* [Required task] In the material, take the part that opens with the line containing "order: Apodiformes" and closes with the line containing "common name: Green-throated carib". Rewrite only those lines with "common name" changed to "vernacular name", leaving everything else in them as it is.

--------

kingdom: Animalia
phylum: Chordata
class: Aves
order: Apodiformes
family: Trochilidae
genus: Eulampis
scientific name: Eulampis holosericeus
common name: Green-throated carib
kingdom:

--------

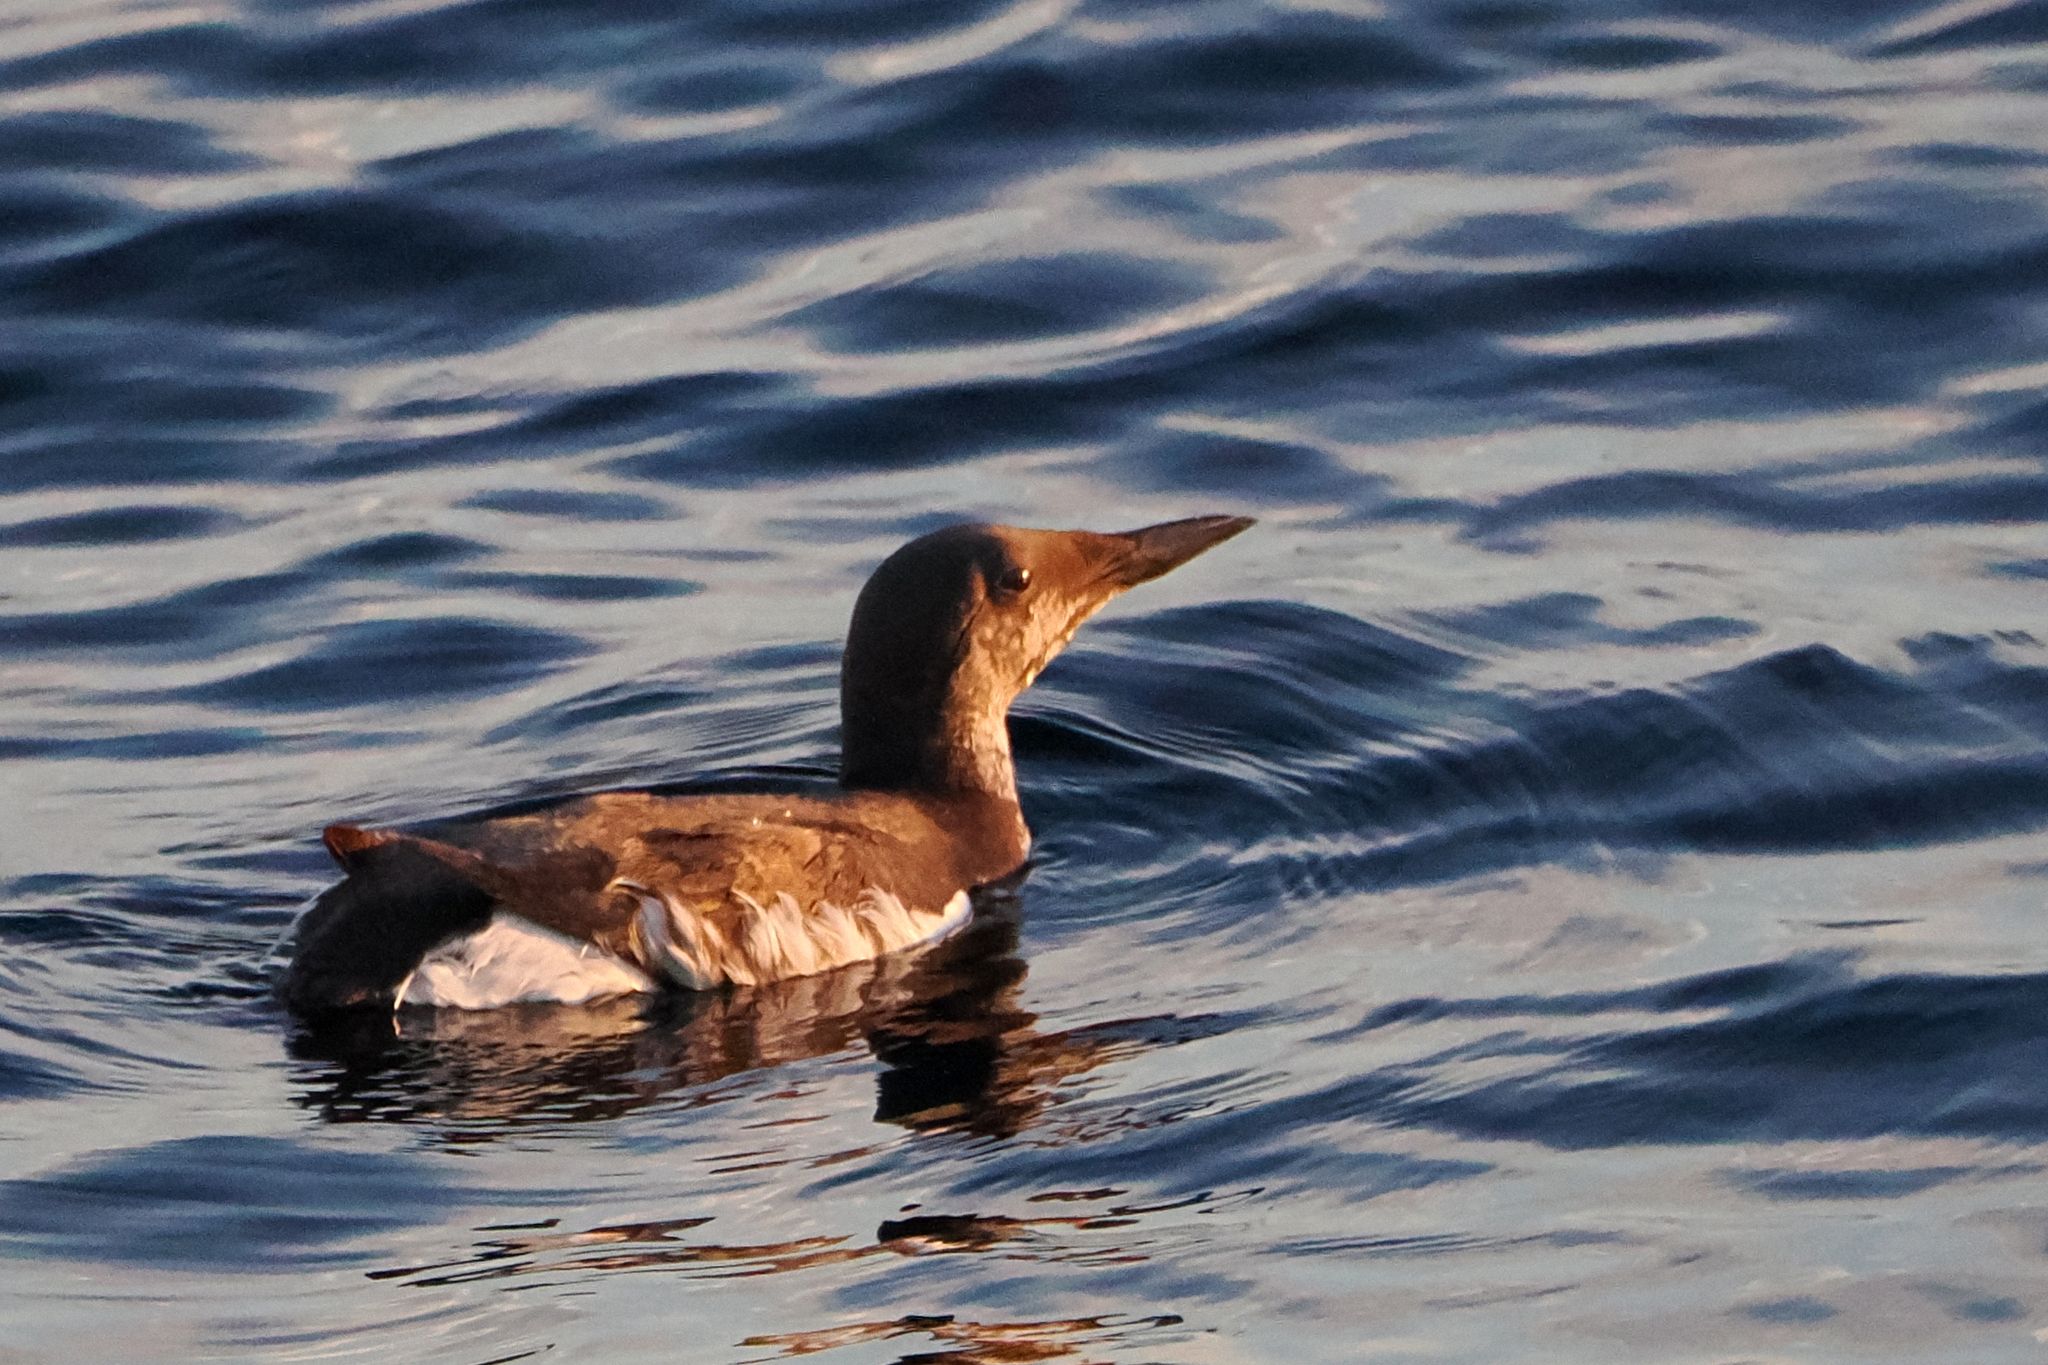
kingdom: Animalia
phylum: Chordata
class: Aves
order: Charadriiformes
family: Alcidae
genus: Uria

--------

* [Exercise result]
order: Apodiformes
family: Trochilidae
genus: Eulampis
scientific name: Eulampis holosericeus
vernacular name: Green-throated carib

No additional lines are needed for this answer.